Interview with PCT #1 on 7/11/18 at 1:36 PM noted that Patient #1 was calm at the beginning of her shift at 11:00 PM on 4/6/18, and became restless and RN #1 was notified who told PCT #1, the patient "is ok, just a little short of breath". PCT #1 further identified that the patient became increasingly restless and the patient was assisted to the chair, however continued to be restless and short of breath. PCT #1 stated she informed RN #1 that something was wrong and she suggested that RN #1 call RT (respiratory therapist). RN #1 told PCT #1 that the patient was fine, just short of breath and did not enter the room to evaluate the patient. PCT #1 indicated that she was so worried about Patient #1, that when RN #1 did not help the Patient, She asked RN #2 to help and RN #2 indicated that this was not her patient. When RN #2 didn't respond, PCT #1 yelled out for help and RN #3 came to assist with the patient then a code was called. PCT #1 stated she did not know to notify the charge nurse when RN #1 and RN #2 failed to respond.

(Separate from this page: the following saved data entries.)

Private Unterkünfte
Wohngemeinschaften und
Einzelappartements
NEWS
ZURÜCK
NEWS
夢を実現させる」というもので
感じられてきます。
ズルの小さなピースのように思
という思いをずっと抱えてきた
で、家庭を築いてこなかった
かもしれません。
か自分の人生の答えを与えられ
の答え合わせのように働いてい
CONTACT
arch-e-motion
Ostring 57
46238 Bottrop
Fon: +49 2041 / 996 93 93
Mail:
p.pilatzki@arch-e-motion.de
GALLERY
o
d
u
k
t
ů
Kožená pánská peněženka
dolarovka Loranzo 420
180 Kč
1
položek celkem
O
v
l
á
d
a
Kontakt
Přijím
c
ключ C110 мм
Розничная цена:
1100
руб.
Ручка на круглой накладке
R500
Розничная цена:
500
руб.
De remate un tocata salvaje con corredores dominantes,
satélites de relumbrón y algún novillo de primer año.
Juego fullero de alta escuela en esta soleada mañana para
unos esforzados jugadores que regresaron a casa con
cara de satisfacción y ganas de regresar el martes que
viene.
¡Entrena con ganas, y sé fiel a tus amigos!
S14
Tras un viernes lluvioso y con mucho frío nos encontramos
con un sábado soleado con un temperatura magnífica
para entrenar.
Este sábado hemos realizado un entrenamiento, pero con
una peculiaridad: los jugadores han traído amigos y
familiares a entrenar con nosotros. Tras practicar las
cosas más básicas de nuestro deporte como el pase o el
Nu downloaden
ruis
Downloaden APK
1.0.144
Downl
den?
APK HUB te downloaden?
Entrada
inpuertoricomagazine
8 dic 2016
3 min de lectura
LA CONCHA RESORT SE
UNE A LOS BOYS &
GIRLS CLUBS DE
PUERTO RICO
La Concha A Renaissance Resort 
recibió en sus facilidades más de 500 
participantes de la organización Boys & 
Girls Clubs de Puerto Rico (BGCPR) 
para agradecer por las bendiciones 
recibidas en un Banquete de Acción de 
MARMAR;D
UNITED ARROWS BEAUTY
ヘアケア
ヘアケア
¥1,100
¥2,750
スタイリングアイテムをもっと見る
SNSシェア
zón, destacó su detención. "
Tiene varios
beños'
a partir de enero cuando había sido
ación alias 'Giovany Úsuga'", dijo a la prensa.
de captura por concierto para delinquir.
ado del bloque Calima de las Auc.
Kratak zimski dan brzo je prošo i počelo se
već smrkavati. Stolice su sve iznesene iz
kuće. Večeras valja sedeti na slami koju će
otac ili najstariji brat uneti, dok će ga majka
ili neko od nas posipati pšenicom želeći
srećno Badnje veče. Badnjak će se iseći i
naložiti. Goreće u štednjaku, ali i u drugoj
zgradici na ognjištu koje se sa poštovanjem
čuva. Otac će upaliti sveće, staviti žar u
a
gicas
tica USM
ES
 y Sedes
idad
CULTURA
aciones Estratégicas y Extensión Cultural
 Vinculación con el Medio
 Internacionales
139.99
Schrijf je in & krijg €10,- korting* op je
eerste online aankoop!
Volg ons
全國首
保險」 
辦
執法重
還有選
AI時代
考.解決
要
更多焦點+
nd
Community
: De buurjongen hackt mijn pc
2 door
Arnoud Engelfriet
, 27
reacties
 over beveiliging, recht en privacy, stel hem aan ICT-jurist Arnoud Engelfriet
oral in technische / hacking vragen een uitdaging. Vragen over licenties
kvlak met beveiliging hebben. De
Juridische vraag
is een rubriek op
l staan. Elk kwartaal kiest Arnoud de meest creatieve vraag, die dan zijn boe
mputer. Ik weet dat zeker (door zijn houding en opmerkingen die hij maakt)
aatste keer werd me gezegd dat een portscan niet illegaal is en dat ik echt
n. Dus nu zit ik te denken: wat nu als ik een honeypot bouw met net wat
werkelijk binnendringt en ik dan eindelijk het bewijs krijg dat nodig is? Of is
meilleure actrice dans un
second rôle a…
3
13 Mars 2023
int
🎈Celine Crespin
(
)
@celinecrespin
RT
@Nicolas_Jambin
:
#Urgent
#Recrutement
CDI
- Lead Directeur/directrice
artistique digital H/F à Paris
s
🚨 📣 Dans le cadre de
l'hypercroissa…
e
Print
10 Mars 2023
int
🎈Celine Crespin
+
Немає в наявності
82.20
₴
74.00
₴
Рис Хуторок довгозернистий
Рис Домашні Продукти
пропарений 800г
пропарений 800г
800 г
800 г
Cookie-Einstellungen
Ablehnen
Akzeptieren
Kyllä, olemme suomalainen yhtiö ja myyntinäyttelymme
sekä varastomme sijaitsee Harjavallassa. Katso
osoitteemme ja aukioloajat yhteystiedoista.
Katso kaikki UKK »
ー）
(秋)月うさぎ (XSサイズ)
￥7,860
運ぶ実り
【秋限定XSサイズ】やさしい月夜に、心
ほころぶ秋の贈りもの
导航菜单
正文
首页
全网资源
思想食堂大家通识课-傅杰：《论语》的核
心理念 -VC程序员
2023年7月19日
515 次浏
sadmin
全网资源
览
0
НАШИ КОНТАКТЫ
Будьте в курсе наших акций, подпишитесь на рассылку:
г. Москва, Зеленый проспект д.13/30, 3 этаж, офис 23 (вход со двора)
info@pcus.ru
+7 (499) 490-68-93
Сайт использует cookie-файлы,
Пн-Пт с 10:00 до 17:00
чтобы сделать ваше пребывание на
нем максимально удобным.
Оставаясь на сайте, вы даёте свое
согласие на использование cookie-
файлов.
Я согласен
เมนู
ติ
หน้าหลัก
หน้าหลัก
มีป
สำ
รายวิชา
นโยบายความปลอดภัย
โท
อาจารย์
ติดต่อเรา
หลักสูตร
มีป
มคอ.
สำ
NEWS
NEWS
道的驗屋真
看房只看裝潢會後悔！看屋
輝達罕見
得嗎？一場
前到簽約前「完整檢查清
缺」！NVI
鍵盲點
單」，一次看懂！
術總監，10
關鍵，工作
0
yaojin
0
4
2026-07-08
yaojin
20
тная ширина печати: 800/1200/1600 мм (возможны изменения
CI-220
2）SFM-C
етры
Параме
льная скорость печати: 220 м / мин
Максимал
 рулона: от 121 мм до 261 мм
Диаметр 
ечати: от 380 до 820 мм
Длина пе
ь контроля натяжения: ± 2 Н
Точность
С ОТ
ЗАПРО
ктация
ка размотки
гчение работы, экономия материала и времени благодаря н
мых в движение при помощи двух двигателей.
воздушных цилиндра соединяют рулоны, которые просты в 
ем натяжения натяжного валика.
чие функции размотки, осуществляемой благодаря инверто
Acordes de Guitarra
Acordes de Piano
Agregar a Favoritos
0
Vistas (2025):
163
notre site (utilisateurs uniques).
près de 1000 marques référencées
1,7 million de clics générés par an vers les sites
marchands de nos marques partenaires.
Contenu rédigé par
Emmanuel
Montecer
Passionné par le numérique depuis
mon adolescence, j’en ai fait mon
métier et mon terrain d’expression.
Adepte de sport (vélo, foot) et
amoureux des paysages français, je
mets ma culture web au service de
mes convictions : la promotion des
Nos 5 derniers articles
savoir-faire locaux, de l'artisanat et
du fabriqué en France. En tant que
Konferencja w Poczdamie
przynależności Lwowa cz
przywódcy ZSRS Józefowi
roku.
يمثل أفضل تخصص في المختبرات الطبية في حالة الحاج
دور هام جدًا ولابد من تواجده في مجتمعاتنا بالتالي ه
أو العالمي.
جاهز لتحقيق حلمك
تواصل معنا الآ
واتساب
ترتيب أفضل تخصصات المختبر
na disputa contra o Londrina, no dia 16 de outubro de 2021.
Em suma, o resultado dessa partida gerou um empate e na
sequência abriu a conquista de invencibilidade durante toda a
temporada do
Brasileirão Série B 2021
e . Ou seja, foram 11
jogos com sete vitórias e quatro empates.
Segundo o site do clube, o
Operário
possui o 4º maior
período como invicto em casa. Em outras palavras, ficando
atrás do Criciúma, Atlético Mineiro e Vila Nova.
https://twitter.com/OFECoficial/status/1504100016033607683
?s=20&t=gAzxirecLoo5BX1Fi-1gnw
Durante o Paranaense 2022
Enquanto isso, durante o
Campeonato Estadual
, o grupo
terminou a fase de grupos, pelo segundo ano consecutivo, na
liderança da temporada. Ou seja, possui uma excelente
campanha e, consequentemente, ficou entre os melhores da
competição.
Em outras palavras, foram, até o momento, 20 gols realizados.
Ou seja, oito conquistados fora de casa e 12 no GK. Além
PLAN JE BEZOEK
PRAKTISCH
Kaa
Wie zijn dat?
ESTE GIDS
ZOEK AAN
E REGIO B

Interview with RN #2 on 7/19/18 at 9:11 AM identified that PCT #1 did mention that her "patient was restless and that she (PCT #1) had to keep going in and out of the room. When PCT #1 expressed serious concern for Patient #1, RN #2 got up and asked RN #1 caring for the patient and another nurse on duty, RN #3 that she was informed Patient #1 wasn't doing well and both RN #1 and RN #3 said that Patient #1 was fine. RN #2 stated she went to check Patient #1, who was seated in a Geri chair and had agonal breathing. RN #2 indicated that RN #1 was unsure of the patient's code status, PCT #1 verified that Patient #1 was a full code, and RN #2 directed that a "Code" be called.

Interview with MD #1 on 7/11/18 at 11:54 AM noted that he would expect to be notified if a patient became increasingly restless and would have directed that a 12 lead EKG be performed with any questionable telemetry reading.

Interview with the Quality Specialist on 7/10/18 at 12:37 PM and review of the Patient's record indicated that RN #1 did not document the assessed restless behavior and did not document assessments based on PCT #1's concerns. The Quality Specialist further indicated that RN #1 should have let the provider know when the Patient had a change in condition, believed that Monitor Tech #1 had tried to inform RN #1 of the questionable telemetry changes, and a 12 lead EKG should have been performed. The Quality Specialist further identified that Monitor Tech #1 stated she had called RN #1 a couple times after the telemetry box was changed for questionable telemetry changes but, RN #1 did not pick up the call. The Quality Specialist stated that her interviews with staff during the investigation identified RN #1 was aware of the patient's code status and a code was initiated immediately.

The facility policy for telemetry responsibilities of the RN noted to respond to all calls from the Monitor Technician. The facility policy for scope of service 10 West identified that an interdisciplinary approach is used to provide patient care and the RN is primarily responsible to manage the patient during his/her shift. The facility RN 1 job description identified a major accountability to perform assessments in an ongoing and systematic manner.